Human Exceptionalism

Should We All Be Required to Buy Private Health Insurance?

The current national health care plans being written in the Congress would require every one of us to purchase private health insurance. From the USA Today editorial supporting the idea:

In a nation where 46 million people are uninsured, it is one of the most direct routes toward universal, or near universal, coverage. And it would help spread the costs of health care to include millions of free riders, particularly young adults who could afford to be covered but see themselves as unlikely to get sick or be in an accident. When they do end up in the hospital, their costs are passed along to government and private insurers, who hike premiums on those who are insured.

A mandate would also require everyone to be able to get insurance, which is not the case now. At its core, the concept is unassailable. If society isn’t going to turn people away at emergency rooms, it should at least try to stop them from betting with house money that they won’t end up in one.

This needs deep thinking.  It is going to have to open the door to coverage for people with serious health conditions, those who are currently “cherry picked” out of obtaining insurance.  But doing that will raise premiums for everyone else, raising a serious affordability issue. Perhaps there can be an “assigned risk” policy available, as with auto insurance, for people who would otherwise have difficulty obtaining coverage, with the premiums and benefits paid for by the insurance companies and the Feds together.  Or, with private insurers required to take a percentage of these people who would normally be underwritten out.

Second, there would have to be one affordable plan, a stripped down model if you will, e.g., coverage only for serious medical conditions and/or with high deductibles and co-pays.  Also, no mental health, no prescription drugs, no abortion, etc.  Extra coverages and lower deductibles should be available, but should be riders paid for extra by the insured or his or her employer.

Third, I don’t think there should be a competing federal health plan.  The government has enough on its hands with Medicare and Medicaid without going into the private insurance business.  And the point of such a competing plan would be to push private carriers out of business.

Fourth: The plans would have to be national instead of state regulated. Illegal aliens would not qualify, in order to keep people from migrating here for the health care. And no centralized utilitarian bioethics committee telling the insurance companies who to ration out of the lifeboat.

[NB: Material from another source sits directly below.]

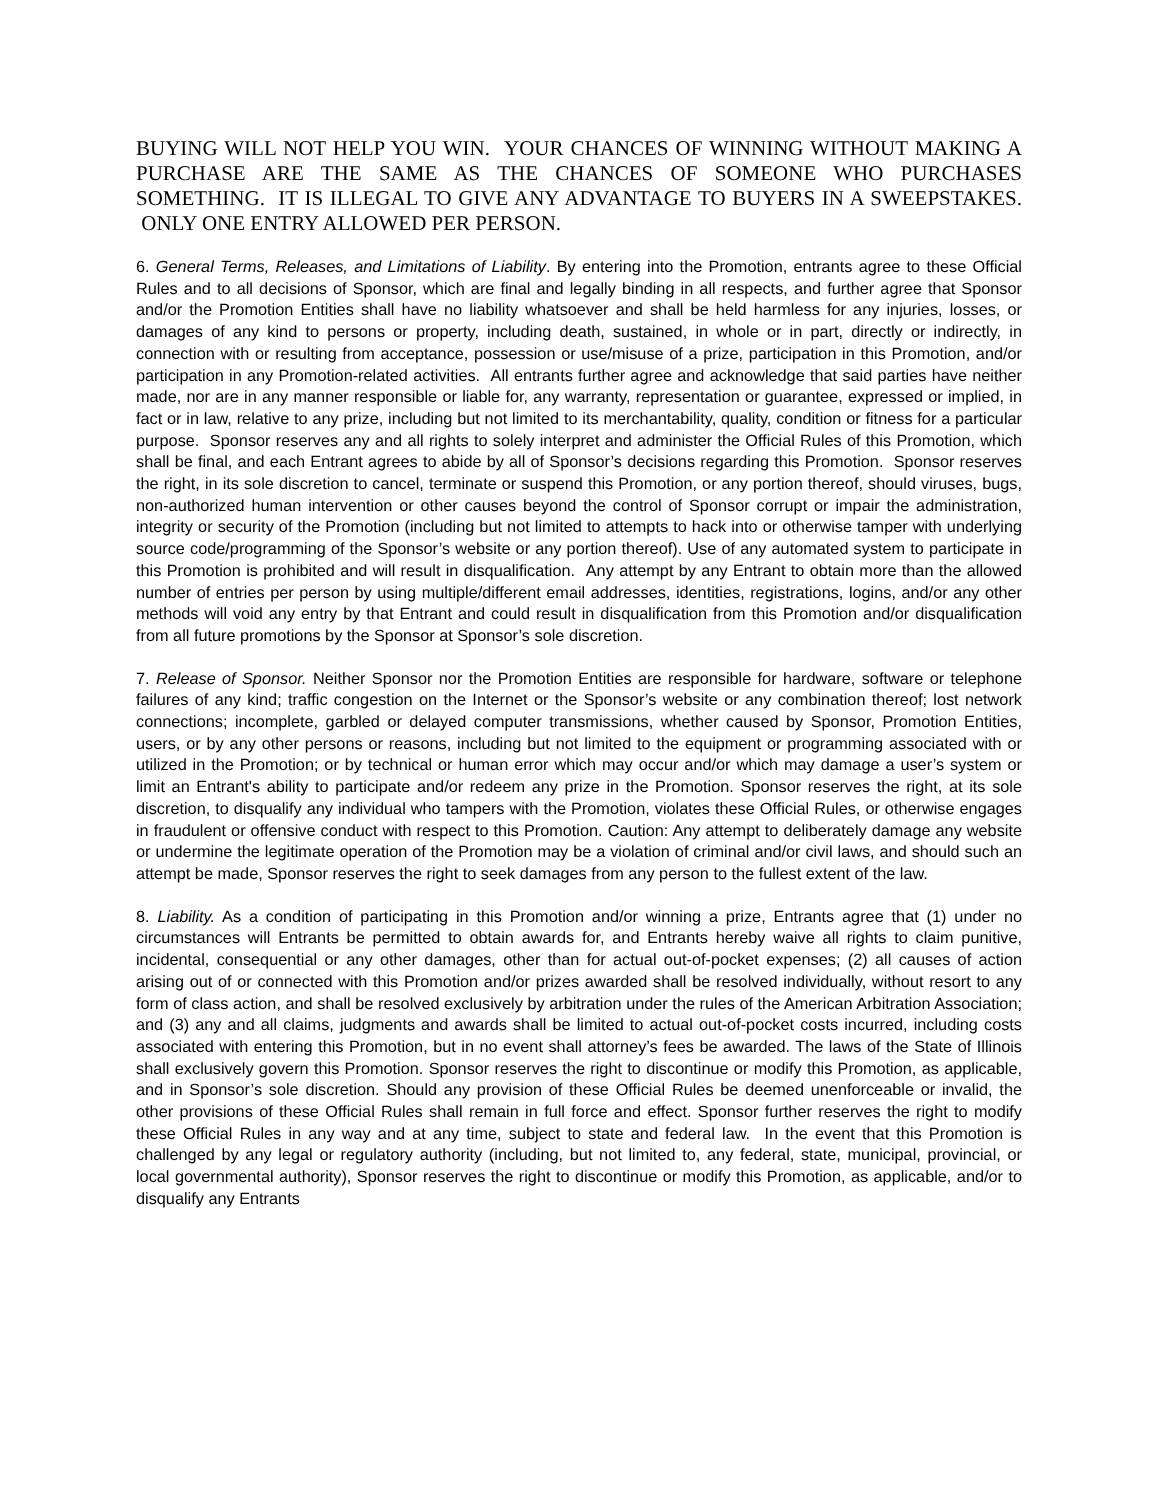BUYING WILL NOT HELP YOU WIN. YOUR CHANCES OF WINNING WITHOUT MAKING A PURCHASE ARE THE SAME AS THE CHANCES OF SOMEONE WHO PURCHASES SOMETHING. IT IS ILLEGAL TO GIVE ANY ADVANTAGE TO BUYERS IN A SWEEPSTAKES. ONLY ONE ENTRY ALLOWED PER PERSON.
6. General Terms, Releases, and Limitations of Liability. By entering into the Promotion, entrants agree to these Official Rules and to all decisions of Sponsor, which are final and legally binding in all respects, and further agree that Sponsor and/or the Promotion Entities shall have no liability whatsoever and shall be held harmless for any injuries, losses, or damages of any kind to persons or property, including death, sustained, in whole or in part, directly or indirectly, in connection with or resulting from acceptance, possession or use/misuse of a prize, participation in this Promotion, and/or participation in any Promotion-related activities. All entrants further agree and acknowledge that said parties have neither made, nor are in any manner responsible or liable for, any warranty, representation or guarantee, expressed or implied, in fact or in law, relative to any prize, including but not limited to its merchantability, quality, condition or fitness for a particular purpose. Sponsor reserves any and all rights to solely interpret and administer the Official Rules of this Promotion, which shall be final, and each Entrant agrees to abide by all of Sponsor’s decisions regarding this Promotion. Sponsor reserves the right, in its sole discretion to cancel, terminate or suspend this Promotion, or any portion thereof, should viruses, bugs, non-authorized human intervention or other causes beyond the control of Sponsor corrupt or impair the administration, integrity or security of the Promotion (including but not limited to attempts to hack into or otherwise tamper with underlying source code/programming of the Sponsor’s website or any portion thereof). Use of any automated system to participate in this Promotion is prohibited and will result in disqualification. Any attempt by any Entrant to obtain more than the allowed number of entries per person by using multiple/different email addresses, identities, registrations, logins, and/or any other methods will void any entry by that Entrant and could result in disqualification from this Promotion and/or disqualification from all future promotions by the Sponsor at Sponsor’s sole discretion.
7. Release of Sponsor. Neither Sponsor nor the Promotion Entities are responsible for hardware, software or telephone failures of any kind; traffic congestion on the Internet or the Sponsor’s website or any combination thereof; lost network connections; incomplete, garbled or delayed computer transmissions, whether caused by Sponsor, Promotion Entities, users, or by any other persons or reasons, including but not limited to the equipment or programming associated with or utilized in the Promotion; or by technical or human error which may occur and/or which may damage a user’s system or limit an Entrant's ability to participate and/or redeem any prize in the Promotion. Sponsor reserves the right, at its sole discretion, to disqualify any individual who tampers with the Promotion, violates these Official Rules, or otherwise engages in fraudulent or offensive conduct with respect to this Promotion. Caution: Any attempt to deliberately damage any website or undermine the legitimate operation of the Promotion may be a violation of criminal and/or civil laws, and should such an attempt be made, Sponsor reserves the right to seek damages from any person to the fullest extent of the law.
8. Liability. As a condition of participating in this Promotion and/or winning a prize, Entrants agree that (1) under no circumstances will Entrants be permitted to obtain awards for, and Entrants hereby waive all rights to claim punitive, incidental, consequential or any other damages, other than for actual out-of-pocket expenses; (2) all causes of action arising out of or connected with this Promotion and/or prizes awarded shall be resolved individually, without resort to any form of class action, and shall be resolved exclusively by arbitration under the rules of the American Arbitration Association; and (3) any and all claims, judgments and awards shall be limited to actual out-of-pocket costs incurred, including costs associated with entering this Promotion, but in no event shall attorney’s fees be awarded. The laws of the State of Illinois shall exclusively govern this Promotion. Sponsor reserves the right to discontinue or modify this Promotion, as applicable, and in Sponsor’s sole discretion. Should any provision of these Official Rules be deemed unenforceable or invalid, the other provisions of these Official Rules shall remain in full force and effect. Sponsor further reserves the right to modify these Official Rules in any way and at any time, subject to state and federal law. In the event that this Promotion is challenged by any legal or regulatory authority (including, but not limited to, any federal, state, municipal, provincial, or local governmental authority), Sponsor reserves the right to discontinue or modify this Promotion, as applicable, and/or to disqualify any Entrants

When it comes to health care, we are in a pickle. The current system is dysfunctional, partly caused by insurance company predation and cherry picking.  A nationalized plan won’t work.  Meanwhile, people want BMW coverage and want it for a used Yugo’s price.  And any system will require massive government underwriting, but our leaders have no intention of triaging government services to help pay for it. Meanwhile, many special interests have financial and ideological agendas that they wish to impliment through the health care debate.  What a mess.  I despair at our ability to actually create a viable, common sense-based and affordable health care system.